- _OBJECTIVE 1_:
Pick out every line of the records that contains the string "instrument", and copy each one. Case counts.

# START OF READING TEXT

Supervisors of Postgraduate Research In Medieval Studies
Dr Jackson Armstrong (MPhil, PhD [Cantab]) joined the History department as a lecturer in 2008. His academic interests are focused on the late medieval British Isles. His current research deals with the fifteenth-century Anglo-Scottish borderlands, and the themes of frontiers, conflict, law and kinship. His research also includes chivalry, heraldry and the law and office of arms.
Dr Karen Bek-Pedersen (PhD [Edinburgh]) joined the History department as a lecturer in 2008. Her research interests include: Old Norse mythology, Norse-Celtic cultural interaction during the Viking Age and before, gender roles in early medieval Scandinavia and Nordic and Scottish folklore.
Professor Stefan Brink (PhD [Uppsala]) joined the History department in 2005 as Professor of Scandinavian studies. His research interests include; the society and culture of early Scandinavia, landscape history, Viking slavery, and Germanic place-names. He has published several books on Scandinavian place-names and recently completed a major study of slavery in the Viking Age which will be published in 2006.
Dr Clare Downham (MA [St.And.], M.Phil, PhD [Cantab.]) joined the Department of Celtic as a Lecturer in 2004, having previously worked at the Dublin Institute for Advanced Studies. Her recent book is entitled Viking Kings of Britain and Ireland: The Dynasty of Ívarr to AD 1014 (Edinburgh, 2007). The focus of her teaching is the history and archaeology of Scotland to AD 1200. She is interested in all aspects of the Irish and British past in the early and central Middle Ages.
Professor David Dumville (MA [Cantab.], PhD [Edin.]) was appointed Professor of History and Palaeography in 2005, arriving in Aberdeen from the University of Cambridge, where he was Professor of Palaeography and Cultural History in the Department of Anglo-Saxon, Norse & Celtic. His main interests lie in the history of Britain and Ireland and Scandinavia in the Middle Ages and the analysis of the sources for that history. His most recent publications include Ireland’s Desert-Fathers, The Culdees: An Introduction to their Consuetudinal Literature (Edinburgh, 2008); and A Palaeographer’s Review. The Insular System of Scripts in the Early Middle Ages. Volume II (Kansai University Press, 2004).

# END OF READING TEXT
# START OF SOURCE MATERIAL

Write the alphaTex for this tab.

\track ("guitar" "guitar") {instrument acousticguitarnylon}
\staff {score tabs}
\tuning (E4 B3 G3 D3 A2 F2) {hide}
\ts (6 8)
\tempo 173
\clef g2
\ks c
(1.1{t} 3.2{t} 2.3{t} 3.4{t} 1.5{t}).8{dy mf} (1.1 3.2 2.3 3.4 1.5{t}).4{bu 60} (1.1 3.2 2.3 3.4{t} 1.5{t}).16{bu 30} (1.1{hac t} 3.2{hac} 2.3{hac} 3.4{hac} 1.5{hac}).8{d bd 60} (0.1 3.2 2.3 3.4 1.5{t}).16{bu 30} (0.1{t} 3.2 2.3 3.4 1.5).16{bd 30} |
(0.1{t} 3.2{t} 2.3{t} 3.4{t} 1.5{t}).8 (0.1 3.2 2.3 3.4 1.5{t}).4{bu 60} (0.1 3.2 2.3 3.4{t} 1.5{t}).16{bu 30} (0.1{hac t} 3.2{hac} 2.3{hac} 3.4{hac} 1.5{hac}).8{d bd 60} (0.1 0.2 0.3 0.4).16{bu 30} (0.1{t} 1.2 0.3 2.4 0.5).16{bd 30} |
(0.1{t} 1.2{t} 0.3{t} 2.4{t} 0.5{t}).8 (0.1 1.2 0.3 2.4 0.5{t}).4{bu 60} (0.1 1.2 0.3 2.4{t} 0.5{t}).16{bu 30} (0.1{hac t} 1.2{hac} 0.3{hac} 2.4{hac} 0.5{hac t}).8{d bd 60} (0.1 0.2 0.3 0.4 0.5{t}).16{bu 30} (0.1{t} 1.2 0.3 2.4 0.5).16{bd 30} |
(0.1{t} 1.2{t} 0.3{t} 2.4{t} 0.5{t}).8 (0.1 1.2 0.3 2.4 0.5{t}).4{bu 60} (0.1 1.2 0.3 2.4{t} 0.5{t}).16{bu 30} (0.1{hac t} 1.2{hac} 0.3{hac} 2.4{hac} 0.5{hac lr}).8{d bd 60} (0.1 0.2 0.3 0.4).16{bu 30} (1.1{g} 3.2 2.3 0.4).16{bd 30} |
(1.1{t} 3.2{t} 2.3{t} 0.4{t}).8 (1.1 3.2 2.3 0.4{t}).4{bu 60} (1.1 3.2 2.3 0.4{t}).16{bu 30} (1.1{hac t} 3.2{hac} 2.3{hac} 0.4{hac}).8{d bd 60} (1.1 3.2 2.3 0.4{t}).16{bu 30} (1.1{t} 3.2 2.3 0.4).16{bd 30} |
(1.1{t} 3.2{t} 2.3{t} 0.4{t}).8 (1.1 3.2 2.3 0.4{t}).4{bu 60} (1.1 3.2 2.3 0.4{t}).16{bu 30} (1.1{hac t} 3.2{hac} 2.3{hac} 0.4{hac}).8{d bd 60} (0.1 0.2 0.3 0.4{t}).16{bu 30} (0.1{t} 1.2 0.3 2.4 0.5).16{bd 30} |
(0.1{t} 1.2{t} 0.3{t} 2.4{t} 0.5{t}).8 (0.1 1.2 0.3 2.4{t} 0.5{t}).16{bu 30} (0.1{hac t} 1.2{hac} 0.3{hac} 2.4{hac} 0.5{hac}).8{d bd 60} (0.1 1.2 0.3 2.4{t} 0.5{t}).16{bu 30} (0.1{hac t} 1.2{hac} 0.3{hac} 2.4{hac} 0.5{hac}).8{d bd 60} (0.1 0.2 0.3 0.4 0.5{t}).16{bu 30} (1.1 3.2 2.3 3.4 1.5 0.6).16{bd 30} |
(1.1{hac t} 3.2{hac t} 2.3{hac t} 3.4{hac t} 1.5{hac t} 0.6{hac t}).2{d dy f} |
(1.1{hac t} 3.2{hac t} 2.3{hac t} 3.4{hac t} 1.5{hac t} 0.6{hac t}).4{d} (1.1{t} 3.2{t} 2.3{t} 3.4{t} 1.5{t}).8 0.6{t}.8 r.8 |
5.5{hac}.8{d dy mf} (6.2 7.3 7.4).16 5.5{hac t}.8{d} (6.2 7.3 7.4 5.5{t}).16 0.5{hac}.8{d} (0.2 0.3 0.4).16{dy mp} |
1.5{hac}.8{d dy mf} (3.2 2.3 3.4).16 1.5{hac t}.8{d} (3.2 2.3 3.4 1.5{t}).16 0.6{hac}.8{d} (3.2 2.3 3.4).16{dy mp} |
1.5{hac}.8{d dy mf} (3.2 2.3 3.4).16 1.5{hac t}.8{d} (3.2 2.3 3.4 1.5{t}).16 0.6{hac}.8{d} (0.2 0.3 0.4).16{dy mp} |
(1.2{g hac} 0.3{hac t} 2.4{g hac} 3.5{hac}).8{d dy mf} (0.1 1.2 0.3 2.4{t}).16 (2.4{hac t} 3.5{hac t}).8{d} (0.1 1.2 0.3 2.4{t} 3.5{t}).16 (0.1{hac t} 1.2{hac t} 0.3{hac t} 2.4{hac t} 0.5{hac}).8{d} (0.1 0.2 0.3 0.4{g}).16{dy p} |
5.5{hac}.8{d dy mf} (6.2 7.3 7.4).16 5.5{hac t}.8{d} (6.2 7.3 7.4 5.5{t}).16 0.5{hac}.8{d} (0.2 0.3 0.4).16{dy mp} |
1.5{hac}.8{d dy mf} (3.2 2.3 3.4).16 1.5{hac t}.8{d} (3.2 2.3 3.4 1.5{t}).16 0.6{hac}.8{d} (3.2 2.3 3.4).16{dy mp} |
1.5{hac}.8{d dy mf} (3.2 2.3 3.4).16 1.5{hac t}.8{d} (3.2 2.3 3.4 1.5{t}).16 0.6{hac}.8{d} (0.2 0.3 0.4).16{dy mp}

# END OF SOURCE MATERIAL

- _OBJECTIVE 2_:
From the passage on medieval studies supervisors, output the stretch that begins with the words "Dr Clare Downham" and ends with the words "central Middle Ages.".

- _CORRECT ANSWER 1_:
\track ("guitar" "guitar") {instrument acousticguitarnylon}

- _CORRECT ANSWER 2_:
Dr Clare Downham (MA [St.And.], M.Phil, PhD [Cantab.]) joined the Department of Celtic as a Lecturer in 2004, having previously worked at the Dublin Institute for Advanced Studies. Her recent book is entitled Viking Kings of Britain and Ireland: The Dynasty of Ívarr to AD 1014 (Edinburgh, 2007). The focus of her teaching is the history and archaeology of Scotland to AD 1200. She is interested in all aspects of the Irish and British past in the early and central Middle Ages.